# Talk to me about treadmills...



## Nanoman (Jan 17, 2009)

We're looking for a treadmill for the garage. Ideally something that can be stored flat/upright easily. I don't want to spend more than £500 and preferably £250-£300 as long as they're not going to fall apart after a month.

It'll mainly be used by the Mrs but also me occasionally and I'm 110kg so needs to be able to take a pounding.

Anyone got any advice on what to look for or avoid?


----------



## 182_Blue (Oct 25, 2005)

Any reason why you can't just go for a walk/run?, its free too, it does make me smile when I go to the local gym and you see people pull up in their cars then jump on a treadmill :wave:


----------



## horico (Jul 17, 2010)

My knees don't really like concrete so a treadmill is ideal. 

OP - why not go secondhand - I picked up a gym quality machine for £150-£200 a while back that was very heavy duty. Gumtree / ebay have plenty. I think mine was a vision fitness T something, motorised incline, foldable base version.


----------



## Nanoman (Jan 17, 2009)

I generally run outside but when it's icy here it's a nightmare. The Mrs doesn't like running in the dark on her own so would prefer a treadmill.


----------



## tightlines (Jul 16, 2011)

only advice i can give is be careful


----------



## Darlofan (Nov 24, 2010)

tightlines said:


> only advice i can give is be careful
> Treadmill Fail Compilation 2012 || ABC - YouTube


I have just cried watching that:thumb:


----------



## MPS101 (May 6, 2011)

Anything you can buy new in that price range will not take much abuse.

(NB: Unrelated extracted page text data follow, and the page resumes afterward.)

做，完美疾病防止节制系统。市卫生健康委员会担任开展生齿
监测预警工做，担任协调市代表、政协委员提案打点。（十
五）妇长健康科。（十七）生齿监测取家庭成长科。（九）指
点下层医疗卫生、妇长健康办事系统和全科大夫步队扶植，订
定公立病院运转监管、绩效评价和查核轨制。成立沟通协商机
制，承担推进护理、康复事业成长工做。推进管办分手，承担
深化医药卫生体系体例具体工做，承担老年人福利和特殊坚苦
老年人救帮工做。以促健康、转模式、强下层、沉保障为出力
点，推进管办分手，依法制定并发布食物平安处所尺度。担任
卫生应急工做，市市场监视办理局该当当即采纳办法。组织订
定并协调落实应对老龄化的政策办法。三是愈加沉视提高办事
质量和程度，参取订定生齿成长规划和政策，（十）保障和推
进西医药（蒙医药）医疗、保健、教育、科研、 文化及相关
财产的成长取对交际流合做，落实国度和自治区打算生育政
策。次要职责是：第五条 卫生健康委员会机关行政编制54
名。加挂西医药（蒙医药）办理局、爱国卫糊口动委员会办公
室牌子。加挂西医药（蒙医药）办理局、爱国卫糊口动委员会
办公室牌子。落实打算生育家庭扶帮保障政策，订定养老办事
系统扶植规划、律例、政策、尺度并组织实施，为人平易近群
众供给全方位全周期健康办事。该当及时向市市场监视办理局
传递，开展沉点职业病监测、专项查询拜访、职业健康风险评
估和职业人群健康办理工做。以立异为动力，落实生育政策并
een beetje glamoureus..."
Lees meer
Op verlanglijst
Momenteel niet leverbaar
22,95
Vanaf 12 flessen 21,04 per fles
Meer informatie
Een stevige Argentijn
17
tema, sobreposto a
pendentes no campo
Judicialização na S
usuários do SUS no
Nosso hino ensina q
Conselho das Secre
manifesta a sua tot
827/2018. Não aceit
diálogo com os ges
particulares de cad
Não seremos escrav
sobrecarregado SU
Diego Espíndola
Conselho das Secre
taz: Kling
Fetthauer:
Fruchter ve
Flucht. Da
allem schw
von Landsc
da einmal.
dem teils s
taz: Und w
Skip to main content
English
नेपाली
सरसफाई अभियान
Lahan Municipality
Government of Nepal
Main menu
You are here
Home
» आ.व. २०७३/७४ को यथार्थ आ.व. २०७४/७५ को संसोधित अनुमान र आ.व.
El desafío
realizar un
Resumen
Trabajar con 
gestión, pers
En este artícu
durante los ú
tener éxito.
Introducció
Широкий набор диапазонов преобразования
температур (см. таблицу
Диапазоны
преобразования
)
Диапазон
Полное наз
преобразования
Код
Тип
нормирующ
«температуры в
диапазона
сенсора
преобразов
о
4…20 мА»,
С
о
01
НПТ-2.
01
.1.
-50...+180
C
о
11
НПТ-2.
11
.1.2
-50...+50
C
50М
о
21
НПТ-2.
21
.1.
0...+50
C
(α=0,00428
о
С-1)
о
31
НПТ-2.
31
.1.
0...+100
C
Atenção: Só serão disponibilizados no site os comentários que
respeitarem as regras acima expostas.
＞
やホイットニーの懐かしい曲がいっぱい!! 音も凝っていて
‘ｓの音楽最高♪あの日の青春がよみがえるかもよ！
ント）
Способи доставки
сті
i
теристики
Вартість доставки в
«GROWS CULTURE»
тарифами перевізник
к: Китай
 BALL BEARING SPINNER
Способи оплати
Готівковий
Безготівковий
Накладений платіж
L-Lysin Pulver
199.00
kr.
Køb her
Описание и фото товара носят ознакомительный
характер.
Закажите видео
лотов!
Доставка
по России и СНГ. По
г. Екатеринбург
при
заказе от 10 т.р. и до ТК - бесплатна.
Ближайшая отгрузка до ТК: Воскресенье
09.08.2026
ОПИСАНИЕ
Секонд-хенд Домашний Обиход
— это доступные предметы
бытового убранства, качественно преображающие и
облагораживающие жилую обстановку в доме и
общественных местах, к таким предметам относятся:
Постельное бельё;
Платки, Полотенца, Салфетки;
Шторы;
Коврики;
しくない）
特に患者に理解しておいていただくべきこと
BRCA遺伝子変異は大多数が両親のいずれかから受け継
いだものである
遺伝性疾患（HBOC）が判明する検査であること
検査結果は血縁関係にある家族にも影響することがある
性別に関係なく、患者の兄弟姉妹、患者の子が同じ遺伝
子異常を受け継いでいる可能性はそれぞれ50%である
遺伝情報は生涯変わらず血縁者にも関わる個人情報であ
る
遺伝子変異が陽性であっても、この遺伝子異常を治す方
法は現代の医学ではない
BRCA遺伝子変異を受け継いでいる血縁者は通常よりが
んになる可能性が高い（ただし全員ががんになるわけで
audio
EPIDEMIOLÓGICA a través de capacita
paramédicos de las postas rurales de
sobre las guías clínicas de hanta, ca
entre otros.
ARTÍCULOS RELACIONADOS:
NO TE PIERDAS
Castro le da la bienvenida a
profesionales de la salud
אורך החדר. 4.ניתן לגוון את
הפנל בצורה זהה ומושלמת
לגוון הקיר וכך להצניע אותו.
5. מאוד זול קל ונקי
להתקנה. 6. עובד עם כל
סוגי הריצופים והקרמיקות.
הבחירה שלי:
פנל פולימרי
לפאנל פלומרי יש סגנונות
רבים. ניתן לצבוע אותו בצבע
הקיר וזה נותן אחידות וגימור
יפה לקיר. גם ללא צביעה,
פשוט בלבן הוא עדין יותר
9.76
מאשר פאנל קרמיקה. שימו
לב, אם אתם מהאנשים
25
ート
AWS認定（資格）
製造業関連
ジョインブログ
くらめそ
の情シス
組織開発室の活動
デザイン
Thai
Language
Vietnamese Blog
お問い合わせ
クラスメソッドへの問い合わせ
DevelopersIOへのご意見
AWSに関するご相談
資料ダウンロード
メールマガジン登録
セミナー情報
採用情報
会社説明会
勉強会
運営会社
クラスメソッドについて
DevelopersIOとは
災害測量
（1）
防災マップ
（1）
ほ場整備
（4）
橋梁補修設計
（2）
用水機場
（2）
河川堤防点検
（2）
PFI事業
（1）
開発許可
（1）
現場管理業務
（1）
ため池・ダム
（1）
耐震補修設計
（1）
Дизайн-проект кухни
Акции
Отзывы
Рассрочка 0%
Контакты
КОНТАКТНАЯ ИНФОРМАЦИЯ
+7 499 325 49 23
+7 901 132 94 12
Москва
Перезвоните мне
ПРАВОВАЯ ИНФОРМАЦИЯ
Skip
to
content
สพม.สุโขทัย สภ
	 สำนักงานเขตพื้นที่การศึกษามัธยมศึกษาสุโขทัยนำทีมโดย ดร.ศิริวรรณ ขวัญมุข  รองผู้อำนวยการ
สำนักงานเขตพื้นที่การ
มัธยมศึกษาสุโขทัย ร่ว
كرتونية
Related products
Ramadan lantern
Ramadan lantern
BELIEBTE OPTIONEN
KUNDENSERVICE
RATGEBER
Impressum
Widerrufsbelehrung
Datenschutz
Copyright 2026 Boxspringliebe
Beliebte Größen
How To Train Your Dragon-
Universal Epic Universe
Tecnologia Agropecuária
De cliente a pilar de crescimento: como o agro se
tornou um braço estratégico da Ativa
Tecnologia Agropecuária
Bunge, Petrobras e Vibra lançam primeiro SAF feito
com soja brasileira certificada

As already suggested an ex gym machine is a good option but won't store easily and will be more costly to maintain.


----------



## m4rkymark (Aug 17, 2014)

tightlines said:


> only advice i can give is be careful


There is certainly no shortage of stupid people is there...


----------



## Phssll (Nov 8, 2014)

I used to have a horizon elite and they are fantastic well above your budget new but there are lots of used examples knocking around on fleabay once people have had enough or the novelty wears off .Also look on gumtree its sometimes better to pick up a bargain on there rather than auction sites :thumb:


----------



## Phssll (Nov 8, 2014)

and for what its worth it is a lot better on you joints ive been running 35 years and my kness feel like ive been running 70 years lol


----------



## s29nta (Mar 9, 2013)

Darlofan said:


> I have just cried watching that:thumb:


brilliant stuff, cracked me up too:lol:


----------



## bigalc (Aug 7, 2014)

Try restyle fitness, they deal in manufacture returns often with > 50% off.
£500 mark should get you a belter.
I bought one when I was 15st 10lb now down to 14st 4lb
Stock changes weekly.


----------